#### [SELECTED EXCERPT]
===============

Overhangs are pleasingly short. The headlights have familiar Aston Martin form, with the usual Aston side metal strakes, glasshouse profile and accentuated hips around the body. At the rear there’s a fastback style and a little duck tail spoiler, familiar on Aston sports cars since the DB6. Unusually for an SUV, there is no rear wiper. Rather, the airflow cleans the back screen. There’s also a big rear diffuser complete with carbon vanes, to remind you of the car’s considerable speed potential.
Wheelbase is the longest in the class, and this helps give tremendous cabin space, probably the first time we’ve ever been able to say that of an Aston Martin. Those short front- and rear-overhangs also mean it’s not particularly long. Its Ford Explorer-like length means it sits between a Bentayga and a Cayenne in total footprint. Rear space, in particular, is cavernous. Three six-footers can fit easily, with legroom to spare.
Looks are subjective, of course. For me, it’s like an inflated DB11 on stilts. But that’s not necessarily a bad look, and it’s also tautly surfaced and has a decent ground-hugging stance, unusual for an SUV. It’s certainly eye-catching, especially in the Golden Saffron of our test car. It’s vastly more successful, stylistically, than the awkward Bentayga or boxy Cullinan, at least to my eyes.
Inside, it’s a resounding success. It’s not only spacious and comfortable, but the fit, finish, design and quality of materials are all first-rate. The metal on view is invariably real aluminum. The carbon fiber is genuine than a plastic mimicry fake, there is real wood, and the aromatic leathers are the finest available, from Scottish supplier Bridge of Weir. The leathers can be brogue patterned, quilted, or perforated, and all leather stitching is done by hand. Natural wool also swathes parts of the cabin. No SUV cabin looks smarter, smells better or is finer to touch. A vast (standard) full-length glass panoramic roof bathes the cabin in sunlight.
It can act as a workhorse too, a first for an Aston. It’s surely the only Aston Martin designed to tow, and can lug almost 6000 pounds. There are bike, surf, and ski roof racks available, as well as various trunk accessories, including a heated “wet” area for ski boots and a “pet” pack complete with washer to clean a muddy dog.
Step behind the wheel and the cabin envelopes you. This not one of those SUVs where you drive from a high chair. It feels more like a sports car, accentuated by the grippy DB11-like seats and that small chunky steering wheel. Dash buttons select park, reverse, neutral or drive, and shifting is by big steering wheel paddles. A wide floating center console contains switches for your preferred drive mode, from Terrain + to Sport +. Make your choice, depending on whether you want to go off-road, stay on the blacktop, or venture onto a circuit. We plan to do all three.

===============

#### [ASSIGNMENT]
Please name the supplier of the leathers used in the Aston Martin SUV, as stated in the passage on that car.

===============

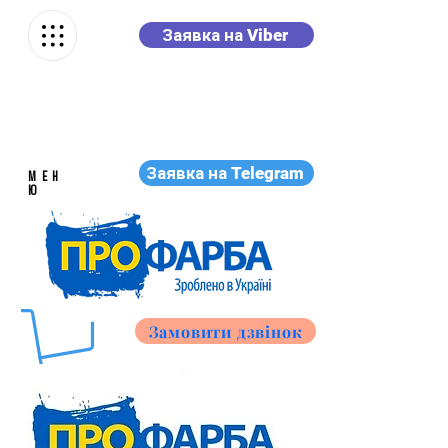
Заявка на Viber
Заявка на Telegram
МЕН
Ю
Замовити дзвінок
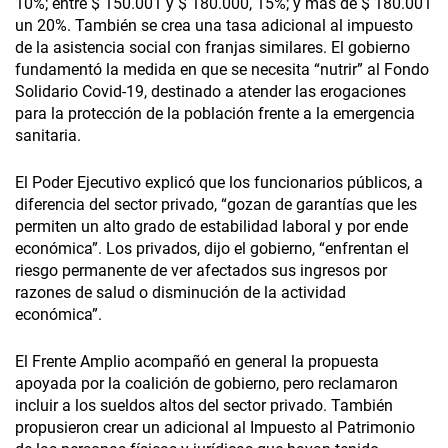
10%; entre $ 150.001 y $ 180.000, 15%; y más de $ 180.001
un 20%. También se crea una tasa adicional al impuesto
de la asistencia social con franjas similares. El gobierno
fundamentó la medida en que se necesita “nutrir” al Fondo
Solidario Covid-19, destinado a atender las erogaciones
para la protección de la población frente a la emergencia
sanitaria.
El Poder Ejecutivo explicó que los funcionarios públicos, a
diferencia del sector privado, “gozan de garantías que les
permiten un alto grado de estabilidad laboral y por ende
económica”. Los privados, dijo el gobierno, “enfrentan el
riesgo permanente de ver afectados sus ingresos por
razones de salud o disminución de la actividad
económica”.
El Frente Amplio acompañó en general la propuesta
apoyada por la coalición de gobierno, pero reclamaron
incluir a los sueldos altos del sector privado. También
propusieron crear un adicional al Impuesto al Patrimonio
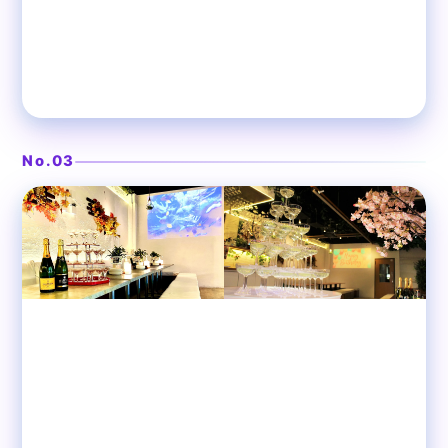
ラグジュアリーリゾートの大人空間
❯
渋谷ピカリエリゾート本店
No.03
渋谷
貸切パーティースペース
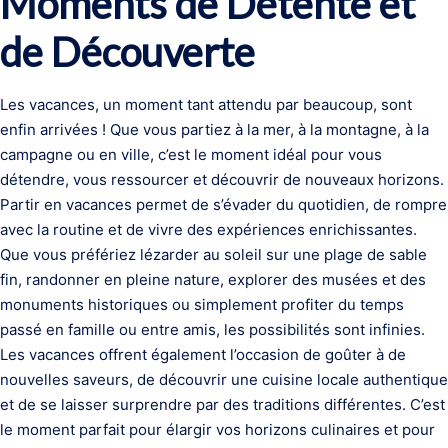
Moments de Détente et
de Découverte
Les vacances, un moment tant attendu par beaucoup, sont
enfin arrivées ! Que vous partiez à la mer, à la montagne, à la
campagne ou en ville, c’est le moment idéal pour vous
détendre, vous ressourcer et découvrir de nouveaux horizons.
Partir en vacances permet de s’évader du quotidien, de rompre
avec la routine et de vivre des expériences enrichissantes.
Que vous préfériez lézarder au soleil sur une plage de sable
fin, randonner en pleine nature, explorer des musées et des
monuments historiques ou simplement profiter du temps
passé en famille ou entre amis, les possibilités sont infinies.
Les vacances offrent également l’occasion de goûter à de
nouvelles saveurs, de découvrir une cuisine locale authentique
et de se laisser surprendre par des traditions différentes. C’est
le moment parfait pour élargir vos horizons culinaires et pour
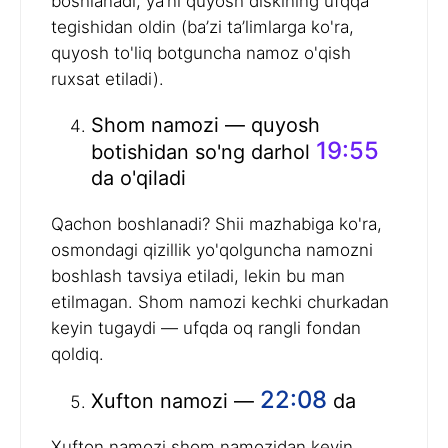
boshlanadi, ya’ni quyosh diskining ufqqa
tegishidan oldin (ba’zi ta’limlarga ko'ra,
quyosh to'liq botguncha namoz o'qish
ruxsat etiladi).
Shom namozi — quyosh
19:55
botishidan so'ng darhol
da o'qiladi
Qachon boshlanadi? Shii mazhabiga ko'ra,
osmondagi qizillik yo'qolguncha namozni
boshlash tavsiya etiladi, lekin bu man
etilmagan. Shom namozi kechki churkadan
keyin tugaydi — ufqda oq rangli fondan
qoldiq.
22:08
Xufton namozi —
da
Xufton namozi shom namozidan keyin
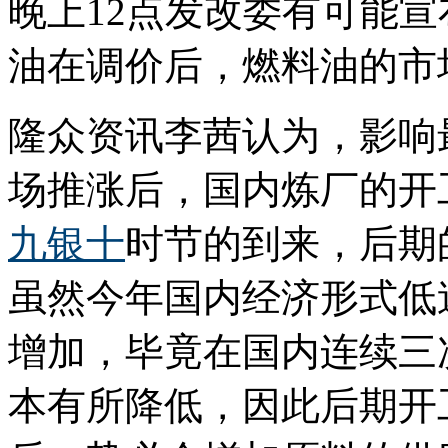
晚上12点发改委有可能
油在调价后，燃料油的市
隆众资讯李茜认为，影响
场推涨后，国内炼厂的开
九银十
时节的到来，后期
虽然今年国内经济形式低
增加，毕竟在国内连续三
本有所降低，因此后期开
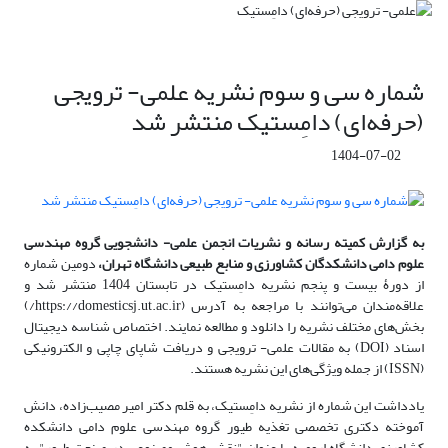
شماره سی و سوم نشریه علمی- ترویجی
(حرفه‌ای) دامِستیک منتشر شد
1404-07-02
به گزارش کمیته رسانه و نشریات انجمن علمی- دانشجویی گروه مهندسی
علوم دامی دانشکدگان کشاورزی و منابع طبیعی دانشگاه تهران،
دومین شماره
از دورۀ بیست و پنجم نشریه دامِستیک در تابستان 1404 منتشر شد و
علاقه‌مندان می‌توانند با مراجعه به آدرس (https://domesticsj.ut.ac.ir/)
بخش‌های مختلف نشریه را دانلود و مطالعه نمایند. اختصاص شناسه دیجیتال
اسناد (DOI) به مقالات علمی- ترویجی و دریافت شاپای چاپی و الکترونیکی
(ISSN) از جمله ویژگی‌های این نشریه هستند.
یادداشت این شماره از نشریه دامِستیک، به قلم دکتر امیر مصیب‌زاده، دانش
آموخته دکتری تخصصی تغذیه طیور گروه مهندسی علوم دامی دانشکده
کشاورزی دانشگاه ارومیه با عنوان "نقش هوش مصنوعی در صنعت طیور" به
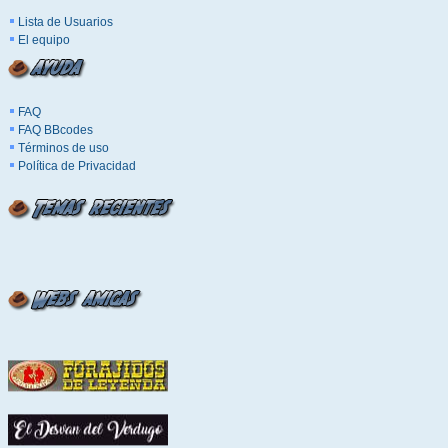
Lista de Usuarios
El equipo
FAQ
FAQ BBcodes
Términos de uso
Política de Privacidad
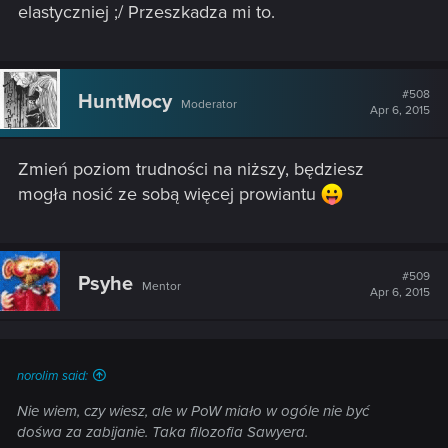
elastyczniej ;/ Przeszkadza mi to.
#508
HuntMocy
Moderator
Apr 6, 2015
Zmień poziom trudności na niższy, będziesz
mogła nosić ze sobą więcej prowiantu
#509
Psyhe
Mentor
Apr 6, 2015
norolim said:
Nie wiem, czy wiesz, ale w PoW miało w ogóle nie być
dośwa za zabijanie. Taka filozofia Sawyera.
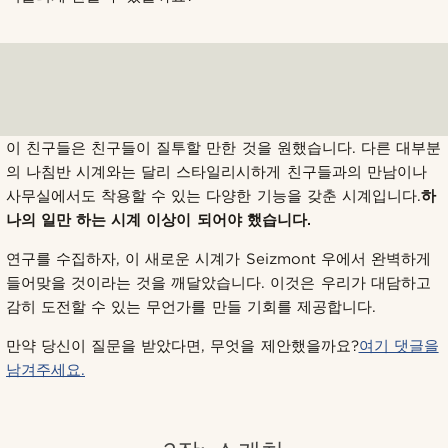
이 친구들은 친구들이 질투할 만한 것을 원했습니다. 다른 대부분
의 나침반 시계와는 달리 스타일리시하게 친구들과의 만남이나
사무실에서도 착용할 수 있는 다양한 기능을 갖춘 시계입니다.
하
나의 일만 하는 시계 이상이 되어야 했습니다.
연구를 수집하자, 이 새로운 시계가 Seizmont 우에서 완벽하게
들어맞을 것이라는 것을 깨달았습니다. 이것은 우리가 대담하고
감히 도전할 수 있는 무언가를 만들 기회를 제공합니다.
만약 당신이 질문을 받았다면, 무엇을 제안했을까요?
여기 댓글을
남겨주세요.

===============

#### [SOLUTION TO THIS PROBLEM]
Bridge of Weir, a Scottish supplier.